#### Problem description
Copy the lines of the listing from the line containing "ブラジルのエンブラエルは現地時間12月4日、韓国の防衛" through the line containing "C-390「ミレニアム」を選定したと発表した。LTA（大型輸", changing "選定した" to "採用した" and leaving everything else unchanged. Return only those lines.

Extracted material: Begin

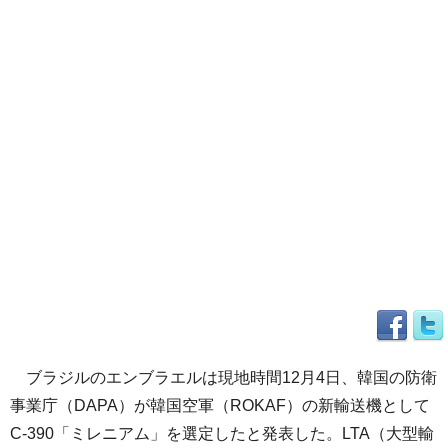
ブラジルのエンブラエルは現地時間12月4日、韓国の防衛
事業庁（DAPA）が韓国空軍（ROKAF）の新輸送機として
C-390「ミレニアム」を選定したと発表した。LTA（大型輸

Extracted material: End
Extracted material: Begin

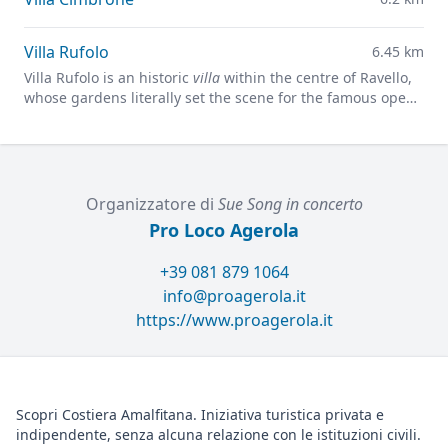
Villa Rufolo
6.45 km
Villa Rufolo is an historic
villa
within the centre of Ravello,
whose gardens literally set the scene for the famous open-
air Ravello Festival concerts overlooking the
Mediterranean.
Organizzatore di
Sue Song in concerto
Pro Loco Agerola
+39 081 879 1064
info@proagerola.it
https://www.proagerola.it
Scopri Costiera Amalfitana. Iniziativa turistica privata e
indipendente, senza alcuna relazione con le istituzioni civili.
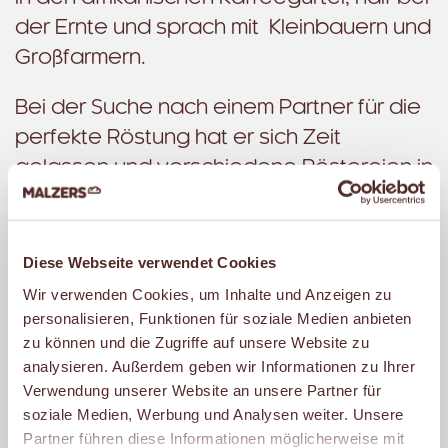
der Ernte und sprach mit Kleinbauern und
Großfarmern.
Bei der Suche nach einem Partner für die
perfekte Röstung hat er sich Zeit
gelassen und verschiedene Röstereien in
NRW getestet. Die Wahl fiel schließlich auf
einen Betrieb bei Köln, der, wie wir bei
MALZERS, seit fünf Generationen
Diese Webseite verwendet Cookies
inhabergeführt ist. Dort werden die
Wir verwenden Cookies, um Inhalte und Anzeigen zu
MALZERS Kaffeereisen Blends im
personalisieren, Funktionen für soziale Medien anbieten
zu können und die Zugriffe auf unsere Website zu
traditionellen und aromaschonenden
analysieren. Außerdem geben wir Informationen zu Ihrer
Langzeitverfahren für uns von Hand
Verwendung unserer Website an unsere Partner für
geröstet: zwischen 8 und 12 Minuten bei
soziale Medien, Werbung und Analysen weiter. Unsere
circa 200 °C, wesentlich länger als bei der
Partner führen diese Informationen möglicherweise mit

Extracted material: End

#### Task output
ブラジルのエンブラエルは現地時間12月4日、韓国の防衛
事業庁（DAPA）が韓国空軍（ROKAF）の新輸送機として
C-390「ミレニアム」を採用したと発表した。LTA（大型輸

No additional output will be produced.